Publication Title

International Law Studies


natural disasters

Document Type



The first panel in this, the 2006 Naval War College, International Law Department conference on "Global Legal Challenges: Command of the Commons, Strategic Communications, and Natural Disasters," has been asked to offer a US perspective on current assertions regarding the US command of the commons. It is my privilege to moderate the discussion by a distinguished panel that includes Vice Admiral Lowell E. ("Jake") Jacoby, US Navy (retired) the immediate past director of the Defense Intelligence Agency; Vice Admiral John G. Morgan, Jr., US Navy, deputy chief of naval operations for plans and strategy (N3/N5); and Rear Admiral Joseph L. Nimmich, US Coast Guard, assistant commandant of the Coast Guard for policy and planning.

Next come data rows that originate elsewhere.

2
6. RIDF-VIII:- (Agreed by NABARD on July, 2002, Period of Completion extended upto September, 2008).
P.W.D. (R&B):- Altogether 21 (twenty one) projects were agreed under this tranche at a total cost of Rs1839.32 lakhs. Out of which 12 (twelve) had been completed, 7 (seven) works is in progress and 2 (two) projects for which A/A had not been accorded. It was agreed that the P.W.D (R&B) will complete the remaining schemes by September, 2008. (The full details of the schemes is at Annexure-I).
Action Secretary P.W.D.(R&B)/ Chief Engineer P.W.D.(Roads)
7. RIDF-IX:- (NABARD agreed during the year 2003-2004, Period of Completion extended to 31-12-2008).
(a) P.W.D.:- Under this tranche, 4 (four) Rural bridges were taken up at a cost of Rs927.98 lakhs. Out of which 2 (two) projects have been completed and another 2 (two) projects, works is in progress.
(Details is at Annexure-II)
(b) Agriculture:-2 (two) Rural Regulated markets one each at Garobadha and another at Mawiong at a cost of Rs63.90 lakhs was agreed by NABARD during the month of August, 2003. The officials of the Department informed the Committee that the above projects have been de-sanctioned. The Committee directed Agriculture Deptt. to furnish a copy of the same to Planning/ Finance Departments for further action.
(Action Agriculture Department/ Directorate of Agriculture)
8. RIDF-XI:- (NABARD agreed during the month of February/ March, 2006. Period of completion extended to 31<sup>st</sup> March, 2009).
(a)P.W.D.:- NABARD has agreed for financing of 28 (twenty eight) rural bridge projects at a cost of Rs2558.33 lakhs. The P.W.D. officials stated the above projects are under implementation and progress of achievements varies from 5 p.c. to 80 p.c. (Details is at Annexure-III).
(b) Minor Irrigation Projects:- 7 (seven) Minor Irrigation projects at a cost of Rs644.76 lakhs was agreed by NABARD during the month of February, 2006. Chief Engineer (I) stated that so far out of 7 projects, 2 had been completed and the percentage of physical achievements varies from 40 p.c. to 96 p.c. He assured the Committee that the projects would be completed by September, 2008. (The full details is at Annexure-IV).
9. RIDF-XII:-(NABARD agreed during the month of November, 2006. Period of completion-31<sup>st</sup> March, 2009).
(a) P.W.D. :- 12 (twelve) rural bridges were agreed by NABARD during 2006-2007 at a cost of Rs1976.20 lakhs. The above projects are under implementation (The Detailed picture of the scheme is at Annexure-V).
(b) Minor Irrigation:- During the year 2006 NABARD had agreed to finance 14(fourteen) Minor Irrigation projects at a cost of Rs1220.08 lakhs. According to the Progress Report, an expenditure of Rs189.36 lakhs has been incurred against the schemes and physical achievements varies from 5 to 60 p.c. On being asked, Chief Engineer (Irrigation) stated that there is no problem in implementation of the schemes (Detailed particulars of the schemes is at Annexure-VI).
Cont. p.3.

As the sole lawyer on the panel, the task fell to me to identify the most salient legal issues raised by claims to command of the commons. But I was also invited to weigh in on the involved factual and policy questions. My goals in this short article are modest. After setting out a lawyer's response to claims of command over the commons, I turn to a brief legal analysis of the problems raised by this so-called hegemonic approach. The first and most obvious problem is that any assertion of command over the commons collides head-on with the relevant international law. The second problem—and the one strategy drafters would do well to bear in mind—is that such assertions could invite a response from lawfare practitioners, a move that could jeopardize the freedom of access and maritime mobility on which our national security depends.